According to Business Informant,US travelers are being told they will pay about 40% more for domestic air travel this year during the Christmas season compared to last year’s holiday, and just over 30% more than in 2019.
With Christmas falling on a Sunday this year, experts are predicting that the Friday before it – December 23rd – will carry the highest price.
Currently, a one-way ticket from Melbourne to Sydney the week before Christmas hovers around the $200 mark, while the cheapest single fare from Perth to Sydney on the popular Friday before Christmas will cost nearly $1,000 per person.
Currently, Sydney to the Gold Coast on the Friday before Christmas will cost around $250 one way with Jetstar (without luggage) and nearly $300 per passenger with Virgin Australia.

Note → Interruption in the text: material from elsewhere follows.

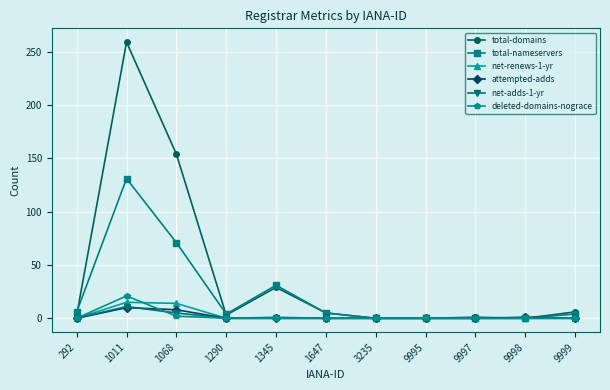

What is the sum of the total-domains values at 9999 and 1011?

265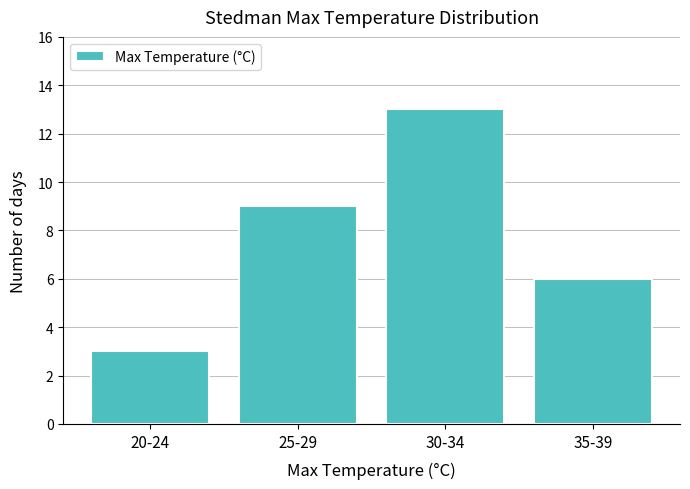

Reading left to right, extract all data points from this chart.

20-24=3	25-29=9	30-34=13	35-39=6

Qantas has some flights starting at $340 per person, with other seats around the $600 mark.
The Australian airline is bracing for potential disruptions, with more than 1,000 Qantas domestic flight attendants voting in favor of strike action this year.
The action is in response to the request to work longer shifts and have shorter breaks.
According to ABC, the Association of Flight Attendants of Australia (FAAA) said 99% of the votes received were in favor of the strike, with a strike likely to last 24 hours – which would cause chaos for the airline over the Christmas period. . , however, the FAAA said it will strive to “minimize disruptions” during the holiday period.
“We are looking for a fair offer that does not send flight attendants’ pay and conditions backwards,” the union said in a statement, which Qantas responded to as a “disappointing step by the FAA.”
It added: “The aim is to take a measured approach to any industrial action that minimizes disruption to the traveling public, particularly during the upcoming Christmas holiday peak.”